What the task requires>
Please gather every line from the rows below that contains the string "True", with case counting. Copy each of those lines in full.

Data excerpts>
*****

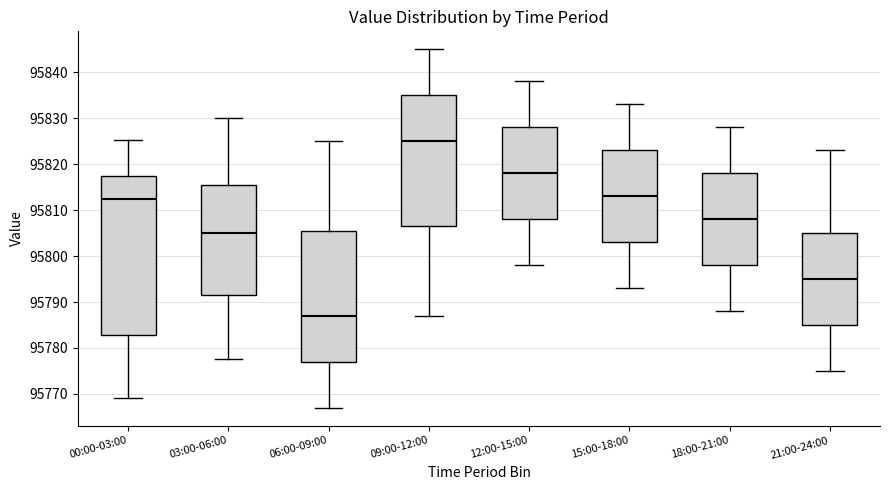

Which box's median line is the lowest?

06:00-09:00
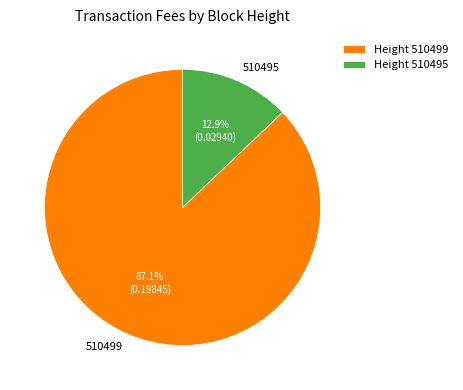

Rank the categories by value from lowest to highest.

510495, 510499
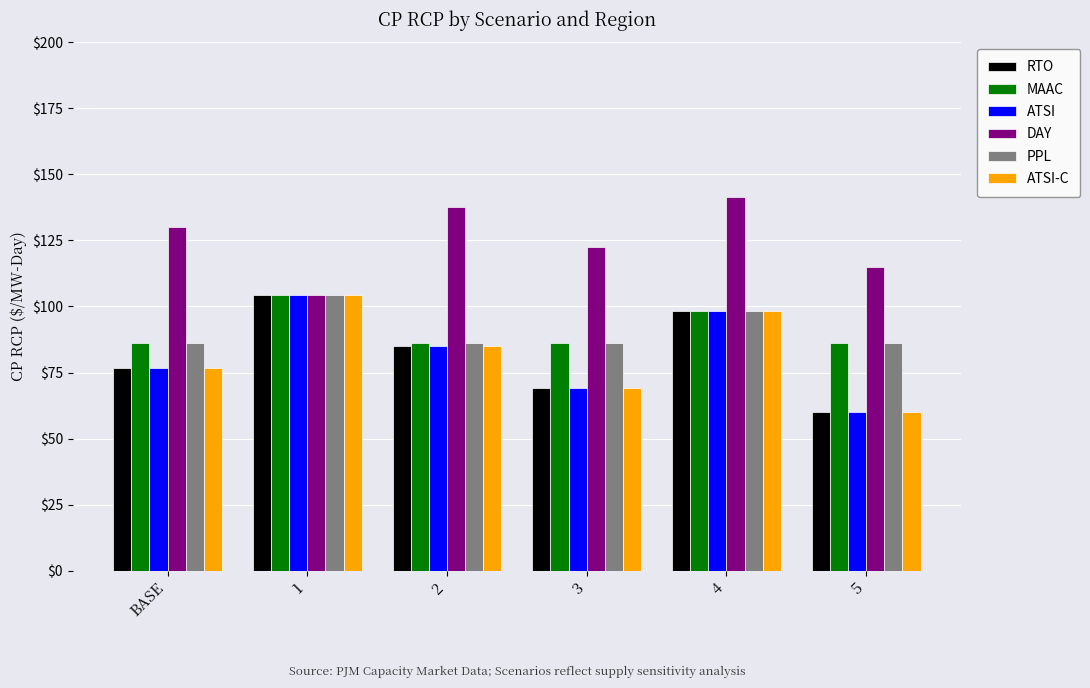

The ATSI series shows 85.2 at 2. True or false?

True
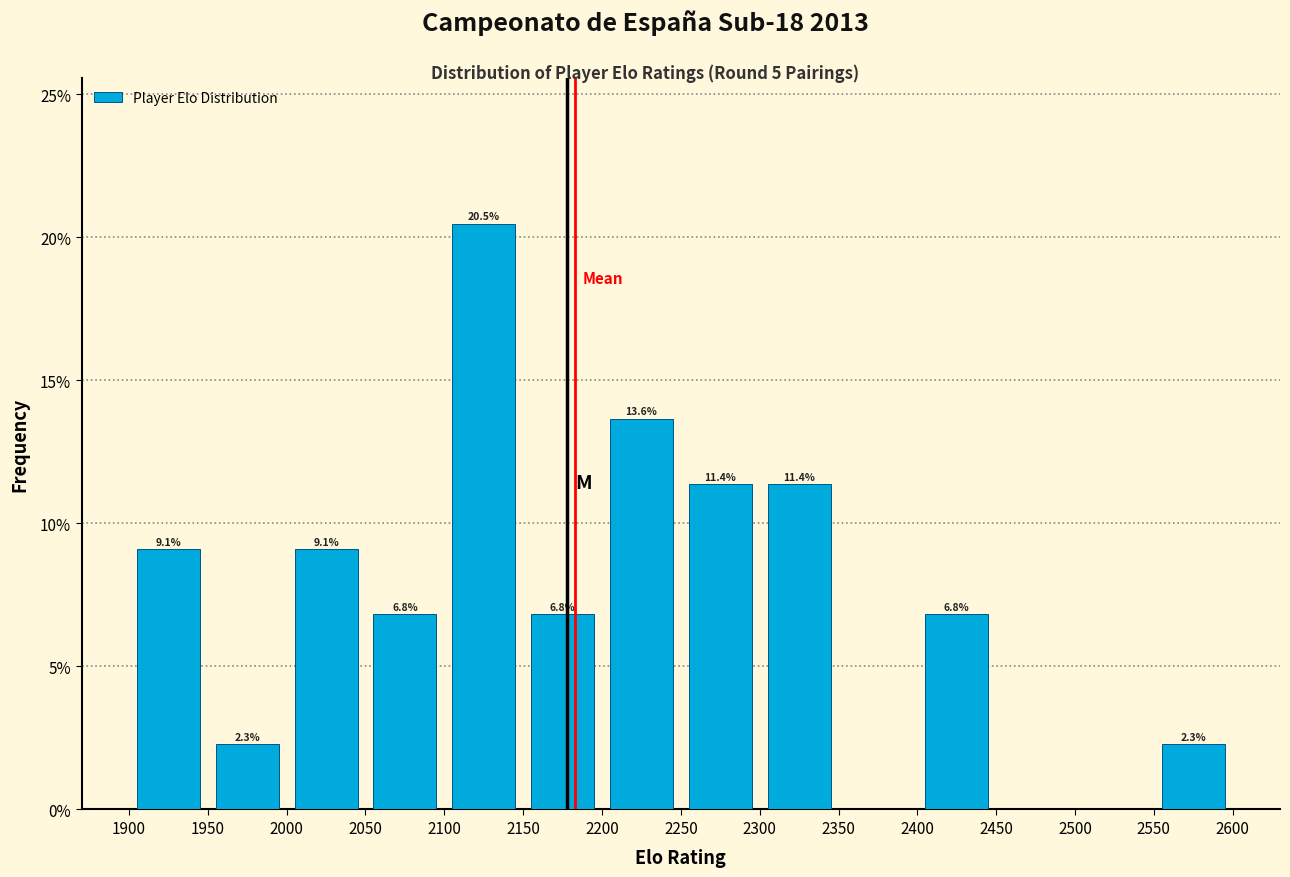

Which range on the x-axis has the tallest bar?

2100 to 2150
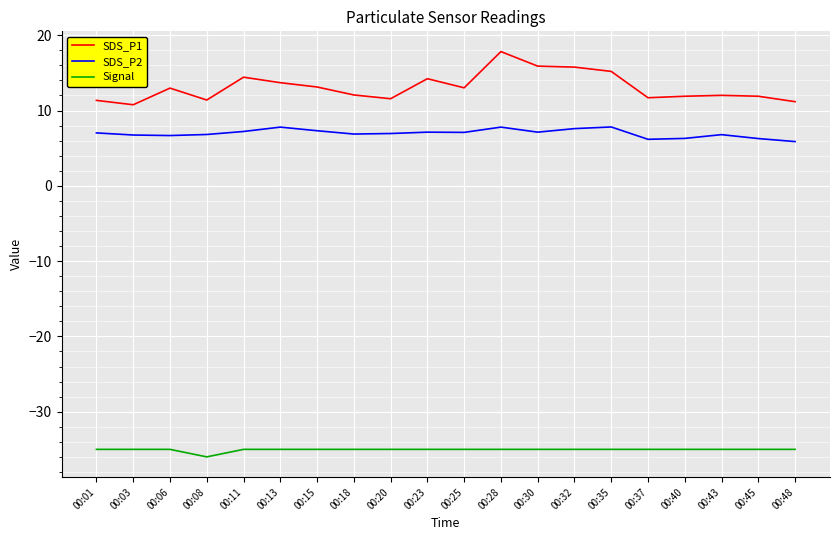

At which label does Signal reach its minimum?

00:08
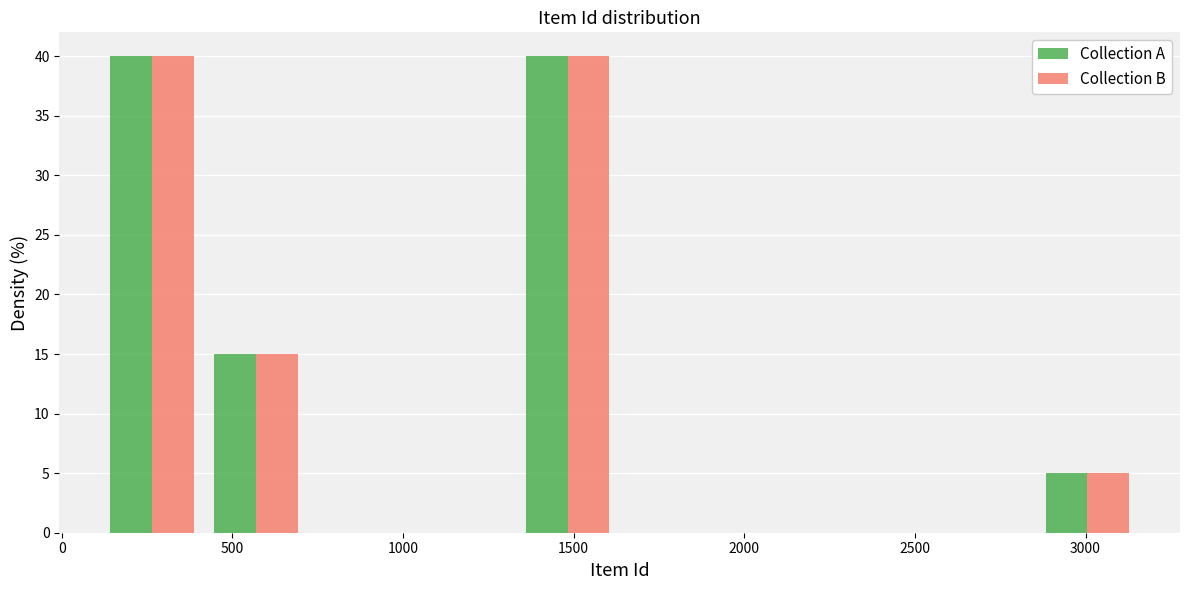

Reading left to right, list every range on the x-axis with the height of the bar of each series over it. Neither the bar edges nor the heights are printed on the chart, so give them approximately, as read against the axes.

100 to 400: Collection A=40	Collection B=40
400 to 700: Collection A=15	Collection B=15
700 to 1050: Collection A=0	Collection B=0
1050 to 1350: Collection A=0	Collection B=0
1350 to 1650: Collection A=40	Collection B=40
1650 to 1950: Collection A=0	Collection B=0
1950 to 2250: Collection A=0	Collection B=0
2250 to 2550: Collection A=0	Collection B=0
2550 to 2850: Collection A=0	Collection B=0
2850 to 3150: Collection A=5	Collection B=5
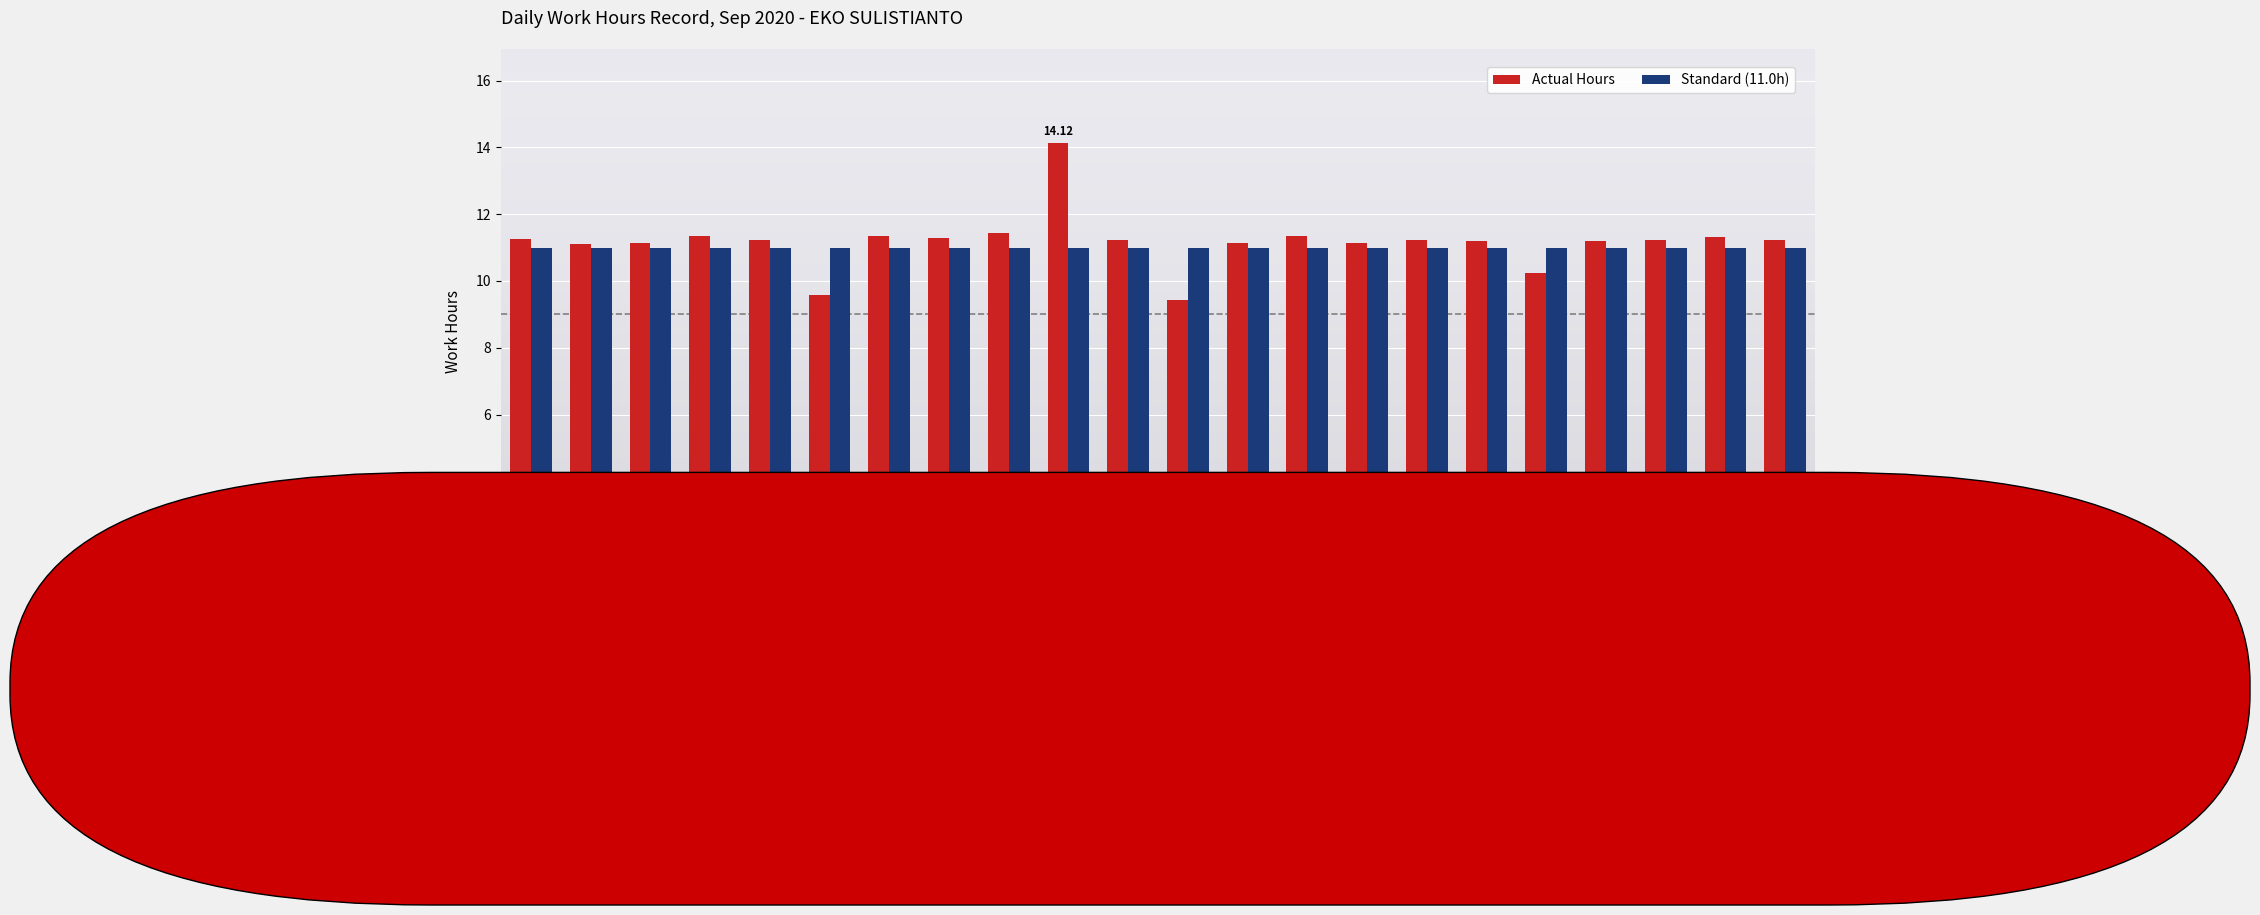

What is the difference between the maximum and minimum values in the Actual Hours series?

4.7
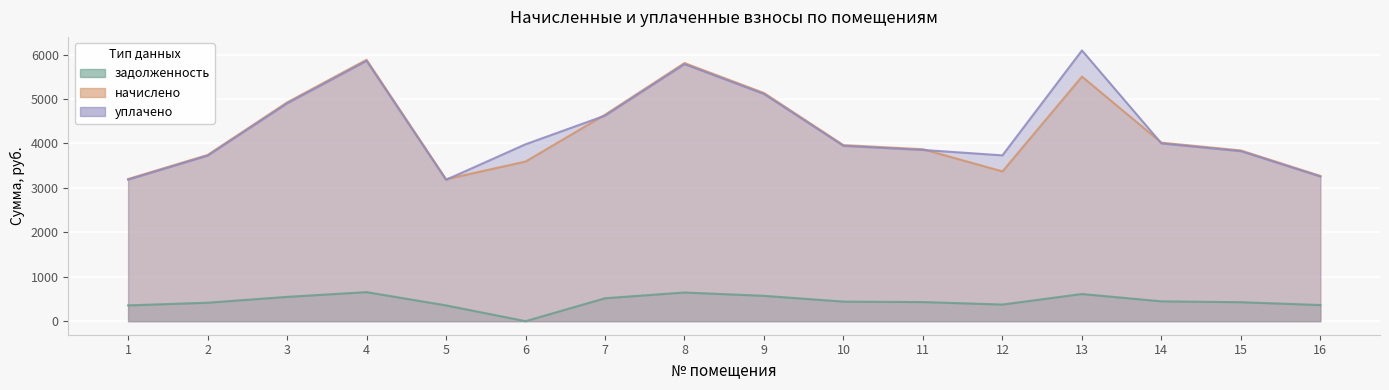

Reading left to right, extract all data points from this chart.

задолженность: 355.4	415.5	546.9	653.6	355.0	0.0	516.1	645.4	570.5	440.1	429.9	374.5	611.5	446.3	426.8	363.2
начислено: 3198.7	3739.8	4921.7	5882.0	3195.0	3592.0	4644.7	5808.1	5134.1	3961.3	3869.0	3370.4	5503.5	4016.8	3841.4	3268.8
уплачено: 3185.2	3724.0	4900.9	5857.2	3181.5	3980.4	4625.1	5783.6	5112.4	3944.6	3852.7	3731.2	6091.8	3999.8	3825.2	3255.0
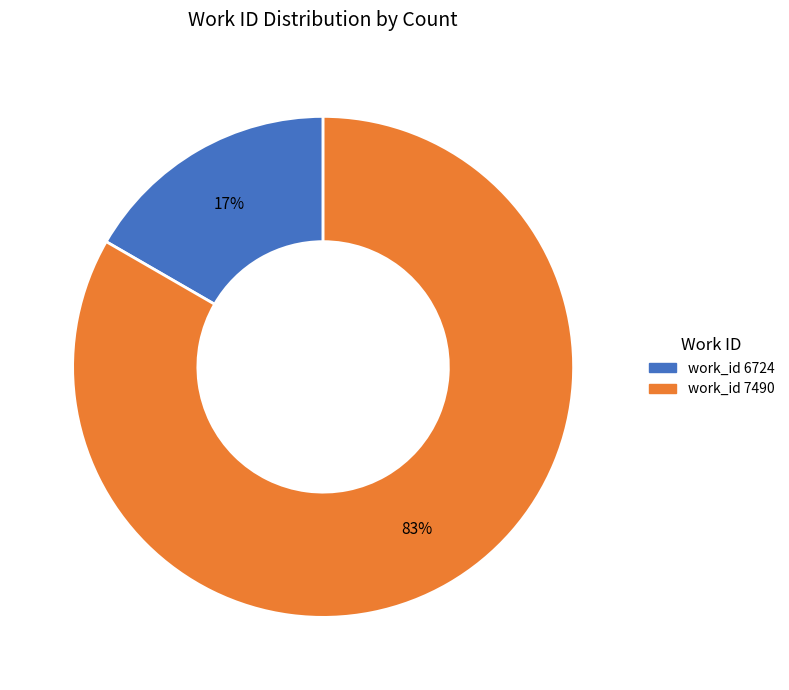

Is there any slice that represents more than half of the pie?

Yes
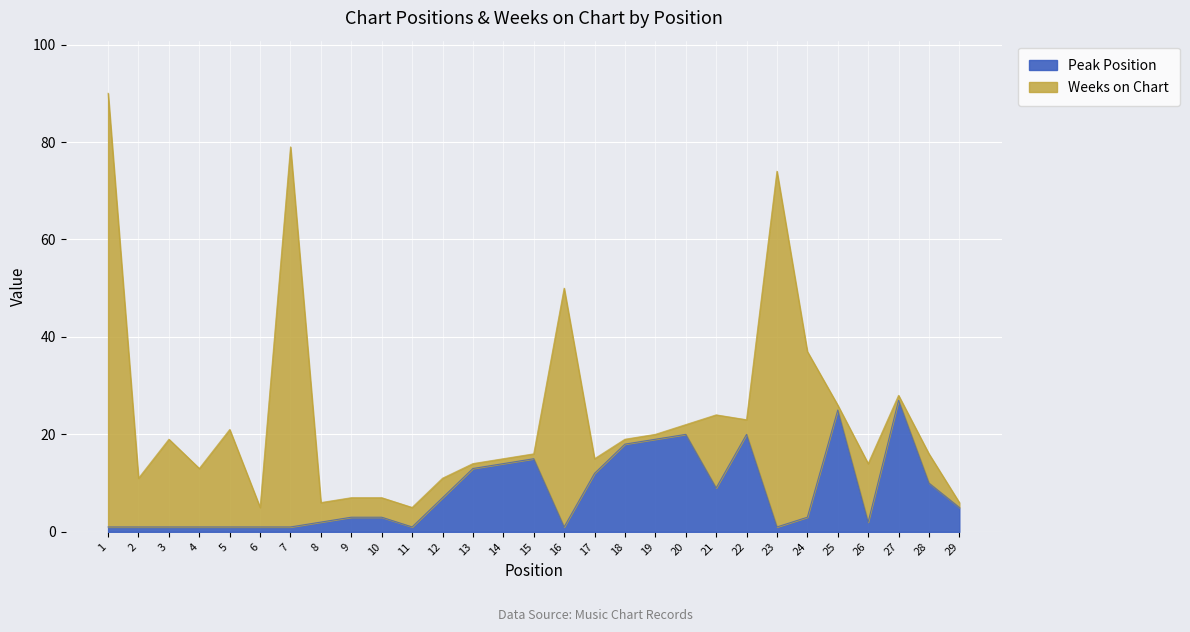

Reading right to left, what are all the values shown in this chart?

5	10	27	2	25	3	1	20	9	20	19	18	12	1	15	14	13	7	1	3	3	2	1	1	1	1	1	1	1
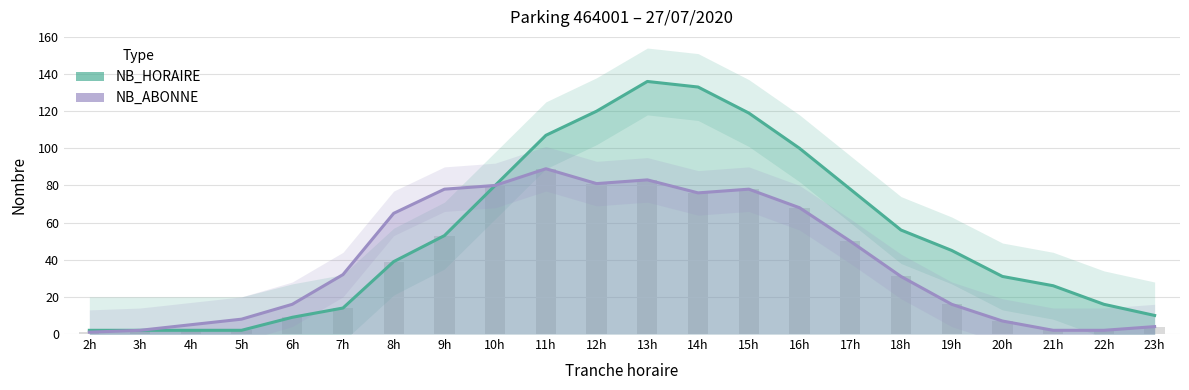

What is the value of the NB_ABONNE bar at the 4th from the left?

8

*****

Result of this task>
The ATSI series shows 85.2 at 2. True or false?
True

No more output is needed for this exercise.